Immédiatement, la LPO tente d’empêcher les travaux en déposant une demande de référé-suspension au tribunal administratif d’Amiens. Cette procédure permet de suspendre l’exécution d’une décision administrative (ici, la dérogation de la préfecture), sur décision d’un juge. Sauf que la municipalité a pris la justice de vitesse. (...)

Le tribunal souligne la légèreté du dossier

Il aura donc fallu trois ans pour que le tribunal administratif rende sa décision sur le fond du dossier. Le jugement est limpide : "aucune raison impérative d’intérêt public majeur (...) ne justifie la dérogation accordée à la commune de Pont-Sainte-Maxence". La dérogation préfectorale de 2021 est donc annulée.

Le paragraphe suivant indique que l’administration n’a pas suffisamment étudié les solutions alternatives, une étape pourtant obligatoire (...)

Le tribunal administratif condamne l’État à verser 1 500 € à la LPO. L’association attend de voir si l’État fait appel de la décision du tribunal avant de préciser sa stratégie, mais "la LPO nationale étudie le dossier, on va faire en sorte de ne pas en rester là" assure Grégory Brouilliard. (...)

Pour la LPO, l’enjeu est de faire évoluer les mentalités. "Il ne faut pas oublier qu’en 40 ans, on a perdu 70% des espèces animales sur terre, rappelle Grégory Brouilliard. On parle d’effondrement de la biodiversité tous les jours aux actualités, c’est un sujet extrêmement important. On rase 2,5 hectares de forêt dans une zone d’intérêt faunistique, floristique, une zone natura 2000 et on devrait l’accepter ? Non, il faut que l’on arrête ces constructions inutiles. C’est un projet qui était dans les cartons depuis déjà 30 ans et qui aujourd’hui n’a aucune utilité, on l’a démontré au tribunal. Il faut changer les méthodes, aujourd’hui, on ne peut plus continuer comme ça."
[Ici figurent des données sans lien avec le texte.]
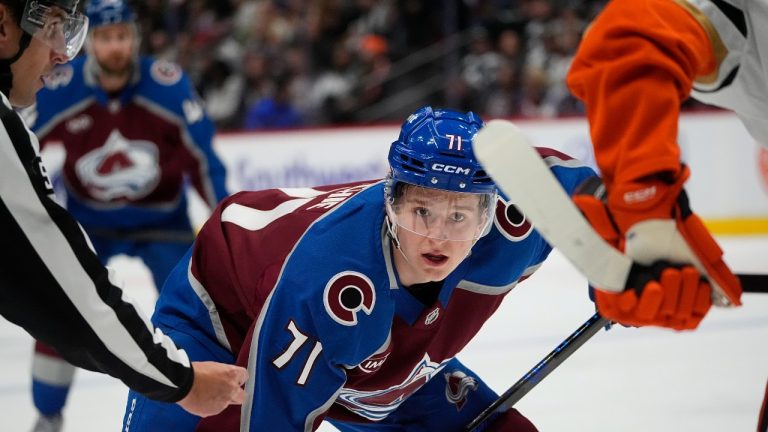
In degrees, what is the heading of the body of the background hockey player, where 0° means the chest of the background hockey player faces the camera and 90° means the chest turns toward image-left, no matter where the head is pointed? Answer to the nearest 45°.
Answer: approximately 0°

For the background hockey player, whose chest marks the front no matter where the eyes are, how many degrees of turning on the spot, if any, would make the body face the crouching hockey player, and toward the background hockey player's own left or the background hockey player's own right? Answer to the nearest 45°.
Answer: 0° — they already face them

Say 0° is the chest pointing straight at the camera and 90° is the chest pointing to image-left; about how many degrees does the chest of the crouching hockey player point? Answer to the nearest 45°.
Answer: approximately 315°

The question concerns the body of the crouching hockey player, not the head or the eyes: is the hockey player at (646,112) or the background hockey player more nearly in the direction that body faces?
the hockey player
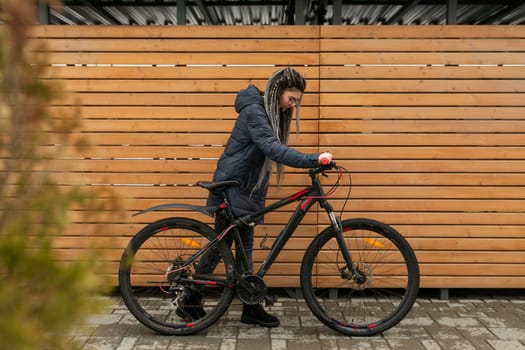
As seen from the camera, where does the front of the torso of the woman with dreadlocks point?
to the viewer's right

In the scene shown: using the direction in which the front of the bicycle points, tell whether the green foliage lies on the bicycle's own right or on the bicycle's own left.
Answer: on the bicycle's own right

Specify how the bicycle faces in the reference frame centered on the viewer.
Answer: facing to the right of the viewer
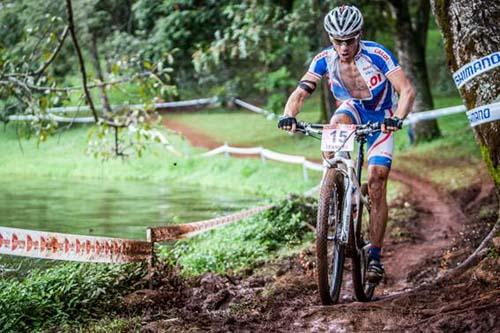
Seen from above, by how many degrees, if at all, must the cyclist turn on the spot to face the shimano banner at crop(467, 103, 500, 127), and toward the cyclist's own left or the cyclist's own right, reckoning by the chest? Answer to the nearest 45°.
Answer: approximately 90° to the cyclist's own left

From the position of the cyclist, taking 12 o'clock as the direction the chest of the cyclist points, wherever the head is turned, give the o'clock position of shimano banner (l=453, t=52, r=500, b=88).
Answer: The shimano banner is roughly at 9 o'clock from the cyclist.

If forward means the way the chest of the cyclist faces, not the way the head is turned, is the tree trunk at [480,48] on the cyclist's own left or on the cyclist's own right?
on the cyclist's own left

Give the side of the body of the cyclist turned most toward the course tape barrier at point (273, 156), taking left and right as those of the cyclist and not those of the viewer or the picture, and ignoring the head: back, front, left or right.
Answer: back

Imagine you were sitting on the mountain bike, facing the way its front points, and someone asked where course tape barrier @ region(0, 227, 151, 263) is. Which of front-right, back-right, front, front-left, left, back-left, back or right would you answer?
right

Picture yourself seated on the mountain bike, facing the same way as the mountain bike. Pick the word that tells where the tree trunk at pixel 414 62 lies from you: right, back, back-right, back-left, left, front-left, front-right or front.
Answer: back

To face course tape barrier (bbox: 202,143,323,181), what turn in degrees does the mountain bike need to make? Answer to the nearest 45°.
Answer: approximately 180°

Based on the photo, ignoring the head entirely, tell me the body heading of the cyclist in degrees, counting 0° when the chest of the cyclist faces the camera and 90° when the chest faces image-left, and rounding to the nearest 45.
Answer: approximately 0°

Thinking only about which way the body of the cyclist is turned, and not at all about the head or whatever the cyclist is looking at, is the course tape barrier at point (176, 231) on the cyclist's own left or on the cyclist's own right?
on the cyclist's own right

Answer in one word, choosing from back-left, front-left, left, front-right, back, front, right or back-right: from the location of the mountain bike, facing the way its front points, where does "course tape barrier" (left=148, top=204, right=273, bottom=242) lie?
back-right
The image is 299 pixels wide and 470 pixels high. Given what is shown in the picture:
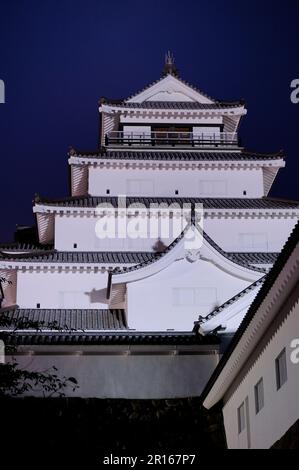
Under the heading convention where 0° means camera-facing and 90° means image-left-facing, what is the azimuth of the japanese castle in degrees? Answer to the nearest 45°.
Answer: approximately 0°
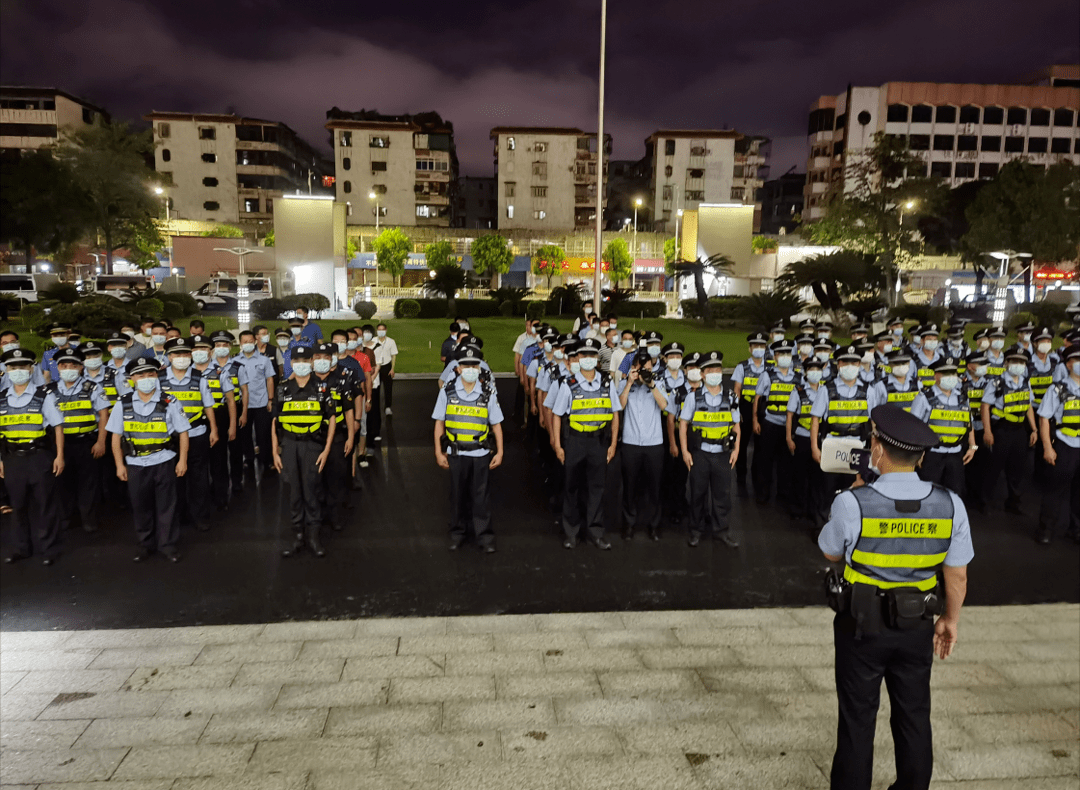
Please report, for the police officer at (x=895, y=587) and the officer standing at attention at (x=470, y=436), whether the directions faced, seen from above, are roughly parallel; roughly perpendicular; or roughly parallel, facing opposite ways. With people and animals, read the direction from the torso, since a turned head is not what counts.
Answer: roughly parallel, facing opposite ways

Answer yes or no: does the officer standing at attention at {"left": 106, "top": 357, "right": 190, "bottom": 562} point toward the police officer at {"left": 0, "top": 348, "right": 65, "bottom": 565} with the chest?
no

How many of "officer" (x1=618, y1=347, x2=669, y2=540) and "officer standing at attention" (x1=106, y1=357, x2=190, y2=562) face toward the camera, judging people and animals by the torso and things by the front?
2

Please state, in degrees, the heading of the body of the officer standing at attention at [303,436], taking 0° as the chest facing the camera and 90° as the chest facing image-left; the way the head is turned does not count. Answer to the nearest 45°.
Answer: approximately 0°

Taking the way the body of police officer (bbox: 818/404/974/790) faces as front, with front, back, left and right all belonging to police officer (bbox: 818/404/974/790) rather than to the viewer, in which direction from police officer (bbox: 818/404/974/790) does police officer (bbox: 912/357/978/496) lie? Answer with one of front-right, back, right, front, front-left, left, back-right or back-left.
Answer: front-right

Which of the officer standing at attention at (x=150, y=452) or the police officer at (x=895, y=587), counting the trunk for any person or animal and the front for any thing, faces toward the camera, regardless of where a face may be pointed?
the officer standing at attention

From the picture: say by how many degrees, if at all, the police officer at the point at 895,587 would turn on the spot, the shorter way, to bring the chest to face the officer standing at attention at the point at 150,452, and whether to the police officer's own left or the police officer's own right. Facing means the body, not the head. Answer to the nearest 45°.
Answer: approximately 45° to the police officer's own left

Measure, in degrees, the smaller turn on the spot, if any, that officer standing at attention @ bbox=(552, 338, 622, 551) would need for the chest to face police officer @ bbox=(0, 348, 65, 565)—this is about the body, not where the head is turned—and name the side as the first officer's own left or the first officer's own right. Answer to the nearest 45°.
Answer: approximately 90° to the first officer's own right

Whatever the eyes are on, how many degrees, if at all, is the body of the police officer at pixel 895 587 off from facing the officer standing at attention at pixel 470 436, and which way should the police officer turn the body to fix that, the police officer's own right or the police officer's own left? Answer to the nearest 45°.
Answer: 0° — they already face them

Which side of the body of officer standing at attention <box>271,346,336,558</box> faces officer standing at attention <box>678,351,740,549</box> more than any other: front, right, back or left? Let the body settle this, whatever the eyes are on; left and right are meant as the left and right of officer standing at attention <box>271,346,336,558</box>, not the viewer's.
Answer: left

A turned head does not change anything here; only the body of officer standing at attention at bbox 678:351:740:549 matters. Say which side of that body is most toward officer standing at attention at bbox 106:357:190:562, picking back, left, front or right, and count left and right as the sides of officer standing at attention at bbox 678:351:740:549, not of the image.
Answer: right

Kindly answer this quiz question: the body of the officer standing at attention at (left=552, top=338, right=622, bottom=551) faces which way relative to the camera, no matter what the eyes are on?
toward the camera

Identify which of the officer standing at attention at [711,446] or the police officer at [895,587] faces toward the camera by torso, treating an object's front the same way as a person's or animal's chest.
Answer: the officer standing at attention

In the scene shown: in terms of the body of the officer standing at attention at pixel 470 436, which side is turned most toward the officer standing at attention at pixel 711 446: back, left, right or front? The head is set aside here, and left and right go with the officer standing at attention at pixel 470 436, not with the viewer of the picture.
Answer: left

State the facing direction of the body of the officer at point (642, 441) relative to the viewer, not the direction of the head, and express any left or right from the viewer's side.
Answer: facing the viewer

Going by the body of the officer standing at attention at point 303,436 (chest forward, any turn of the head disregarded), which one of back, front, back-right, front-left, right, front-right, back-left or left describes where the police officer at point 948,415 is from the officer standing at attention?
left

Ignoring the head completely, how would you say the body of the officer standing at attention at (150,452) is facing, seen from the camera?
toward the camera

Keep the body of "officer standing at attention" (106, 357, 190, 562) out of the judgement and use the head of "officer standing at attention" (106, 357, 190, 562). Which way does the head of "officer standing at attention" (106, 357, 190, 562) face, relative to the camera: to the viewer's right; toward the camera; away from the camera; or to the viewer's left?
toward the camera

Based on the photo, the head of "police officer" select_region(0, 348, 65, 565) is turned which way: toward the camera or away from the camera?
toward the camera

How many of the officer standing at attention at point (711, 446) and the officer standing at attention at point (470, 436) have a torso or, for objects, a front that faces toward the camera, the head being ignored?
2

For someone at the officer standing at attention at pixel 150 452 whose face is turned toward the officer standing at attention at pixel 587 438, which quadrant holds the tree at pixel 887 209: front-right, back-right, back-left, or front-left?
front-left

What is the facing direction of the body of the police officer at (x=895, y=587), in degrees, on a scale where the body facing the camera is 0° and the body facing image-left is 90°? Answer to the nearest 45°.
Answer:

Un avis partagé par les habitants du quartier qui s’étaient opposés à cette route. Toutes proportions gardées, ils ne peuvent pas s’empêcher de penser à la polémique de l’autoroute A69, déclarée d’utilité publique en 2018. (...)

Des mesures compensatoires critiquées (...)

pour les défenseurs de l’environnement, ces mesures ont été mal exécutées. "On est plutôt dans l’ordre du catastrophisme, regrette Grégory Brouilliard. Sur les hectares de forêt qui devaient être replantés, ça n’a pas été fait. Le passage à écureuil n’est pas fonctionnel. Il y a des crapauducs, nous avons vérifié, qui ne sont pas empruntés par les crapauds." (...)

L’effondrement en cours (...)

"Cet été, on a remarqué que tous les hêtres en bordure de route sont en train de dessécher, regrette Bernard Bultel. Le hêtre a besoin de vivre en forêt, ce n’est pas un arbre de bordure, le soleil lui est fatal. Ces arbres vont crever et s’ils crèvent, il va y avoir un enchaînement, les arbres derrières vont dessécher aussi, ça va faire un effet boule de neige. Cette route n’est pas une construction, c’est une destruction."

Dans un rapport publié en 2023, l’Observatoire national de biodiversité constate que "les principales pressions n’ont pas été réduites significativement en France, et se sont, pour certaines, intensifiées pendant la dernière décennie. Il s’agit de la destruction et la fragmentation des habitats naturels, menace la plus importante, qui concerne tous les milieux."

Au niveau national, la population d’oiseaux a diminué d’un quart depuis 1989 (...)

À Pont-Sainte-Maxence comme ailleurs, les lois sur l’environnement adoptées ces dernières décennies ne suffisent pas encore à inverser cette tendance.